Actually the anachronistic words nuclear suitcase set the mind reeling even further back in history. To the 1950s: the era of President Eisenhower, when the Cold War was in full swing and commies taking over the world or annihilating it was a chief worry. A period of giddy prosperity, when the economy expanded at a mind-boggling rate, and consumer goods in colors such as blush pink, turquoise blue, and mint green were as bright as the surreal moment in which they existed.
"They were not normal times," says architectural, design, and cultural critic Thomas Hine, speaking about the Fifties on the phone from his home in Philadelphia. "They were times when one person with a not-very-good job could support a family at a middle-class level. This was in the most literal sense a golden age, a period of available income that had been unprecedented, and this income was relatively democratically distributed. What you had was a lot of people with lower-class taste having money to spend on stuff. And for years this stuff was viewed by people who write about these things, of whom I was long one, as something not to really pay attention to."
These days the world has awakened from its stylistic slumber and suddenly is mindful about anything and everything Fifties: swanky hotels, clean-lined houses, freeform furniture, flashy cars with tail fins, swinging music by the Rat Pack and Martin Denny. Part of that Fifties resurgence can be credited to Hine's fascinating book, Populuxe, which explores the Zeitgeist of that often-misunderstood era. Released in 1986 but recently reprinted, Populuxe, takes its name from a word Hine coined to define the tacky indulgences affordable to almost all. Amazingly five years after he created it, the expression truly entered the lexicon by landing in Random House Webster's College Dictionary. (This Sunday at the Radisson Deauville Resort, Hine will talk about the Miami Modern style [MiMo] and Populuxe as part of the lecture, walking tour, and special events series called MiMo 2000, which explores Fifties and Sixties design in South Florida, namely its fabulous-yet-endangered architecture.)

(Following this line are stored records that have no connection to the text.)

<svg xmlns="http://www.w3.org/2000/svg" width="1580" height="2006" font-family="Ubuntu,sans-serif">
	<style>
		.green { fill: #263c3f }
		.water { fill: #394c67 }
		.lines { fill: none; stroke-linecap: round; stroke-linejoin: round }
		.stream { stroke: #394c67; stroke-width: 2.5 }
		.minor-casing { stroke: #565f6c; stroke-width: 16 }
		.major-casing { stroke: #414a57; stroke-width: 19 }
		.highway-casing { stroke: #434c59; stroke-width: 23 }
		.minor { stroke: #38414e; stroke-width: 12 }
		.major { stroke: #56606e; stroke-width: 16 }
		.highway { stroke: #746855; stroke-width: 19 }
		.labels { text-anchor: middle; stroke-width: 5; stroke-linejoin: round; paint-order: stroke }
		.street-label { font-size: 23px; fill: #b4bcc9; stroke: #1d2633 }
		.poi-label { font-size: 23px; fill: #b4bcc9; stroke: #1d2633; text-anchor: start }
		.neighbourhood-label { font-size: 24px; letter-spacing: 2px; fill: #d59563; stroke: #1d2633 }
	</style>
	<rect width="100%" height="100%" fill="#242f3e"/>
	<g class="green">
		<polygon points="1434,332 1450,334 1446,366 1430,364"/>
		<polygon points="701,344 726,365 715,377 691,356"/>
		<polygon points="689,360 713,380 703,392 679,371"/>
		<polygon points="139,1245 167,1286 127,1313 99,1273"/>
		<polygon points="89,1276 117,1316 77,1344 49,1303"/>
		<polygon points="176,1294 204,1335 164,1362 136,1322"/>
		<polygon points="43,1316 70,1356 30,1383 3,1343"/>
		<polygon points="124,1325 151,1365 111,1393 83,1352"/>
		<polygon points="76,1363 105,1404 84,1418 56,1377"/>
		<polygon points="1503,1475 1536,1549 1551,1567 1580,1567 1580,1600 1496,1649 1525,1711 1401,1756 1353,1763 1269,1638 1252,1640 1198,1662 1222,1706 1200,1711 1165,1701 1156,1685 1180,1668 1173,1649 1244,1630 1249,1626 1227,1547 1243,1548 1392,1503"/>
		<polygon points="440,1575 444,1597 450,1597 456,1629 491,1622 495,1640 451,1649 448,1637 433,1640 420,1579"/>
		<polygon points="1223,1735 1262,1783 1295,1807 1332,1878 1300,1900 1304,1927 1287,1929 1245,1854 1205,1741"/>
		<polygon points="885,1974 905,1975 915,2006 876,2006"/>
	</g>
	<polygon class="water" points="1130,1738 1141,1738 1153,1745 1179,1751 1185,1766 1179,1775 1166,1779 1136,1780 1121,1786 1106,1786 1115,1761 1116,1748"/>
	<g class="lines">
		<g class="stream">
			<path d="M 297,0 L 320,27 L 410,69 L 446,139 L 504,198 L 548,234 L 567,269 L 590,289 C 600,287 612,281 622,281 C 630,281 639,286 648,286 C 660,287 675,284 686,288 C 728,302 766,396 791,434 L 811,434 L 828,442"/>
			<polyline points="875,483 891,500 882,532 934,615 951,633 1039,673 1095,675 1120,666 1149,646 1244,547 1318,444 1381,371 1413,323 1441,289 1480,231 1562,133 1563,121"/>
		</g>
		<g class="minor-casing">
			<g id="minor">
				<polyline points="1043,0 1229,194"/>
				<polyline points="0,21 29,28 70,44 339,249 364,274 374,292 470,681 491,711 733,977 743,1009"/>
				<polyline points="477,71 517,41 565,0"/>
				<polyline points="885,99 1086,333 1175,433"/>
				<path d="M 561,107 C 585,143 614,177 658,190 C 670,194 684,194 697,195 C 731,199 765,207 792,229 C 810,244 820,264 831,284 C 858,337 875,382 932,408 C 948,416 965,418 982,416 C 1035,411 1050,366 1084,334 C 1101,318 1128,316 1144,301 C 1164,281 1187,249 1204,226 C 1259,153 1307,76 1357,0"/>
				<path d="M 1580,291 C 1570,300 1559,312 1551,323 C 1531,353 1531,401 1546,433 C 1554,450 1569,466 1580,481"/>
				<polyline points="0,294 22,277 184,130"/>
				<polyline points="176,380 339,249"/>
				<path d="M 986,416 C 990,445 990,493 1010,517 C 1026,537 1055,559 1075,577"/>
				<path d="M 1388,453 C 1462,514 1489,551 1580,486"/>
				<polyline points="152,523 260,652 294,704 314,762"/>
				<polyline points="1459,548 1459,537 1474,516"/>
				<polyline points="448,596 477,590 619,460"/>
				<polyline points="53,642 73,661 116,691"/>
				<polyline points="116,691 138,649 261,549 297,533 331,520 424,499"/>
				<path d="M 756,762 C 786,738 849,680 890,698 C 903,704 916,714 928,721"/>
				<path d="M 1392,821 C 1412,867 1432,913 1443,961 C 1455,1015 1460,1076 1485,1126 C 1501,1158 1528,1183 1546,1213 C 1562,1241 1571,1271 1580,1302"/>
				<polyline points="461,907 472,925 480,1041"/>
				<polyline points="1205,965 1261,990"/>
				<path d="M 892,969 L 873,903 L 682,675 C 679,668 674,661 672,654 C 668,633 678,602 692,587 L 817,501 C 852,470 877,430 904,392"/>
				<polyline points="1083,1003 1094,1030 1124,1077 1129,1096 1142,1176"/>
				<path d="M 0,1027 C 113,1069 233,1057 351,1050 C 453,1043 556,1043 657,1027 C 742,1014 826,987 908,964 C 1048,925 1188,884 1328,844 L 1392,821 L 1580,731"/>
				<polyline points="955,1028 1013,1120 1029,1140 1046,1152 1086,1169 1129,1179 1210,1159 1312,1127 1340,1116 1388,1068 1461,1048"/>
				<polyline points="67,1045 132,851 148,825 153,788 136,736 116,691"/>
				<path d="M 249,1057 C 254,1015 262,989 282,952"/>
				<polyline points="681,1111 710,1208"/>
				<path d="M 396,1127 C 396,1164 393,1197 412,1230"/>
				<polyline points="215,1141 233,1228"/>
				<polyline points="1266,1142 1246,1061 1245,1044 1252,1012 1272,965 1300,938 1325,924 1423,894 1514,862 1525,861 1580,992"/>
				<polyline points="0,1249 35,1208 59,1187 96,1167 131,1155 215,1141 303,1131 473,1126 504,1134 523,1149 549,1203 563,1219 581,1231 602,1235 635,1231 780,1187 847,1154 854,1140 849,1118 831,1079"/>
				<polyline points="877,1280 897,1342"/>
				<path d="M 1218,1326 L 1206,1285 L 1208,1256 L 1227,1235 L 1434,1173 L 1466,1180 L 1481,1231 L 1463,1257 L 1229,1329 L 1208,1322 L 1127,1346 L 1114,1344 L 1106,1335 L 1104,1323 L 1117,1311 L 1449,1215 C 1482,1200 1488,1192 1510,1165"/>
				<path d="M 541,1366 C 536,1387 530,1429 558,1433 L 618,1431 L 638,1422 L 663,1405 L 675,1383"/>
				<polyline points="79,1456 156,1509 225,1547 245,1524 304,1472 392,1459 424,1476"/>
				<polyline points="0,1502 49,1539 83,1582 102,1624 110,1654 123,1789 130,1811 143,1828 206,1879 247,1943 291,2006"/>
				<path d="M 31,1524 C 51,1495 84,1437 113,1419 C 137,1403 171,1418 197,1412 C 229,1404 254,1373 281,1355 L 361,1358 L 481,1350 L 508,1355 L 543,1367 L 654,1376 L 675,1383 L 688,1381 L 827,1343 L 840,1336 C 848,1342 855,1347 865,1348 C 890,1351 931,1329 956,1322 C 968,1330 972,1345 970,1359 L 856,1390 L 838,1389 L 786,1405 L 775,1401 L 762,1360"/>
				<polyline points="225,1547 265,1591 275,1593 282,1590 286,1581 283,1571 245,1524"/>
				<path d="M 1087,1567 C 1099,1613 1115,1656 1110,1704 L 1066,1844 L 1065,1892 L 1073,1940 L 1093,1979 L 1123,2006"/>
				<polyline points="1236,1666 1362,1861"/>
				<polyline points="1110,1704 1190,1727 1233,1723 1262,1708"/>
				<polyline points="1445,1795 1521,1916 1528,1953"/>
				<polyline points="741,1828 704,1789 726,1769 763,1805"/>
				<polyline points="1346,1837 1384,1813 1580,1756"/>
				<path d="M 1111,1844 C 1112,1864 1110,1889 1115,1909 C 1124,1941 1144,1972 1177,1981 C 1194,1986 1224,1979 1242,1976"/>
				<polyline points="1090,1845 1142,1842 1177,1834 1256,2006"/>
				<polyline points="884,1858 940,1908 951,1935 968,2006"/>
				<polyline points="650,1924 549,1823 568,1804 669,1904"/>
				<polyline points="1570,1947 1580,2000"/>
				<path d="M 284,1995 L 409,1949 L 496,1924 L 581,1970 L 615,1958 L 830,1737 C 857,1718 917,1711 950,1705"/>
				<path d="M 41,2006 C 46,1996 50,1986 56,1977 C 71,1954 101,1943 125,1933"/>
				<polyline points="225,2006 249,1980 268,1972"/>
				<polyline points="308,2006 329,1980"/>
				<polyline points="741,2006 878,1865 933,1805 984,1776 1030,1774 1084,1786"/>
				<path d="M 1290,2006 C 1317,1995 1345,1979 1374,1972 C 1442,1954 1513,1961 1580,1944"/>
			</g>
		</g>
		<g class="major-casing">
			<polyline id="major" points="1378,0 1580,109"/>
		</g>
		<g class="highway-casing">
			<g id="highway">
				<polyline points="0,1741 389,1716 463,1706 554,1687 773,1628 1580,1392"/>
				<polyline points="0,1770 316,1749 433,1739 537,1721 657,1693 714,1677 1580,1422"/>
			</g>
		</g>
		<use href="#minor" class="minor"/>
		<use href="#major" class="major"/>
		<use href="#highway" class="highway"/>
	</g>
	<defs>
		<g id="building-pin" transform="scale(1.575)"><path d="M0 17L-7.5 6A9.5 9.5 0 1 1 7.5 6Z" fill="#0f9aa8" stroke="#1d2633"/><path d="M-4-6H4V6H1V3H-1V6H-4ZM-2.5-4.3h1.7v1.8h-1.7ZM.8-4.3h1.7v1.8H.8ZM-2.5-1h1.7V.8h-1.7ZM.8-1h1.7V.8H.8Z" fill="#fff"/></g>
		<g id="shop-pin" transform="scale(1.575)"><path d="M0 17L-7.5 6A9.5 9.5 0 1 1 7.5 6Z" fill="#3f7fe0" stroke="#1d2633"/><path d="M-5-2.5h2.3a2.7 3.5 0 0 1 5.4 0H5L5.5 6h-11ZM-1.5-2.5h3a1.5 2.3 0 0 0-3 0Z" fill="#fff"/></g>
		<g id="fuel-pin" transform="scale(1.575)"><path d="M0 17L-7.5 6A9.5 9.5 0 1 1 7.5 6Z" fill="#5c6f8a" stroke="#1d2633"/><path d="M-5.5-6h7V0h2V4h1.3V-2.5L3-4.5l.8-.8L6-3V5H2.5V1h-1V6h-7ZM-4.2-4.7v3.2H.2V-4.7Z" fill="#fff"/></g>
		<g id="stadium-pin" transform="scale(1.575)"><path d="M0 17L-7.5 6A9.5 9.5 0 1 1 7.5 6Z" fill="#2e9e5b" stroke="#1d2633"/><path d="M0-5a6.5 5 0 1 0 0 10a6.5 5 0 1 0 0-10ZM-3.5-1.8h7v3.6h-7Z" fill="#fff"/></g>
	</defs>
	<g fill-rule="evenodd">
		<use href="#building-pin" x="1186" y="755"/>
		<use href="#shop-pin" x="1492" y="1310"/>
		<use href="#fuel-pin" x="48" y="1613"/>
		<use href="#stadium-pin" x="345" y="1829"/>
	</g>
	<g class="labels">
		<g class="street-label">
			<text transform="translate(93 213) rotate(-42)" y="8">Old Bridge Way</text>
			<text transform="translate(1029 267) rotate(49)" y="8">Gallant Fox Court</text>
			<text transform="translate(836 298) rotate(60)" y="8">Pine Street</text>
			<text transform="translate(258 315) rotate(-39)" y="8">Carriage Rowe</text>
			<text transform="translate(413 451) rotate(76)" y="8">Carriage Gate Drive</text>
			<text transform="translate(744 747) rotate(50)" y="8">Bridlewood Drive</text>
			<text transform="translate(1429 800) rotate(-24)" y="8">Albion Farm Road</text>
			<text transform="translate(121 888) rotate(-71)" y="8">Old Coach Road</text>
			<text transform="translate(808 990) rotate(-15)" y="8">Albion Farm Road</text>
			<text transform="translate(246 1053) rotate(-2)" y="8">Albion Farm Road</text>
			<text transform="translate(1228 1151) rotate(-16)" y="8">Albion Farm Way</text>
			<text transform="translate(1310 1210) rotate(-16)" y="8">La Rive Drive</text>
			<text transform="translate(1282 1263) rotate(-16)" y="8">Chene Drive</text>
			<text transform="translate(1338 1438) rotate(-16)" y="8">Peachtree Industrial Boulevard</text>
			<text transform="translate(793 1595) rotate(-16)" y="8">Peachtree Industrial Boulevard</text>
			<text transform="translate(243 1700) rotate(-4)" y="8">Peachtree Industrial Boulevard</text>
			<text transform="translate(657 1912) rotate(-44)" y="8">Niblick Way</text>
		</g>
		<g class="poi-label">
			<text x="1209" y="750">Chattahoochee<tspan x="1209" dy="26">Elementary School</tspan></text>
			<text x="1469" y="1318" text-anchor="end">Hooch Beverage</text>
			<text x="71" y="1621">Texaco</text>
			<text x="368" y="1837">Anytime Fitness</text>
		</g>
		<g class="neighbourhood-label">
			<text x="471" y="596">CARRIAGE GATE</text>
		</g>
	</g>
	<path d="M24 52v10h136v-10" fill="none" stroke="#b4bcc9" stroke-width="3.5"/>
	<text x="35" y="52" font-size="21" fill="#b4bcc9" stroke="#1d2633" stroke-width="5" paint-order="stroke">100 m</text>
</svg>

According to Hine denizens of the newly created suburbs were anything but colorless conformists worried about maintaining status in the eyes of their neighbors. These suburbanites were the new pioneers, free to design their lives any way they chose for quite awhile. The optimistic, freewheeling period lasted about ten years, from 1954 to 1964. Several factors ultimately contributed to its demise, but when the New Frontier gave way to the Great Society after the assassination of President Kennedy, the Populuxe era was clearly at an end. "There was a place where people got kind of overtired," Hine notes. "The tail fins had became so ridiculous, the shoes became so high and pointed. The question was, 'Where do you go from here?'"
Where we went in subsequent decades, explains Hine, is a place where things "were not as stylish but were pretty powerful. A power trip!" Although current financial prospects are brighter than any in recent memory, Hine cautions about waxing too nostalgic for a past that can never be recaptured. "It was an extraordinary time, but it was not a normal time," he says about the Fifties. "It produced stuff of a kind that hadn't been seen before, and hasn't been seen since. We don't need to go back to it because we can't. We don't have that kind of money anymore. The recent economic expansion has not been democratic -- and that really is the essence of Populuxe."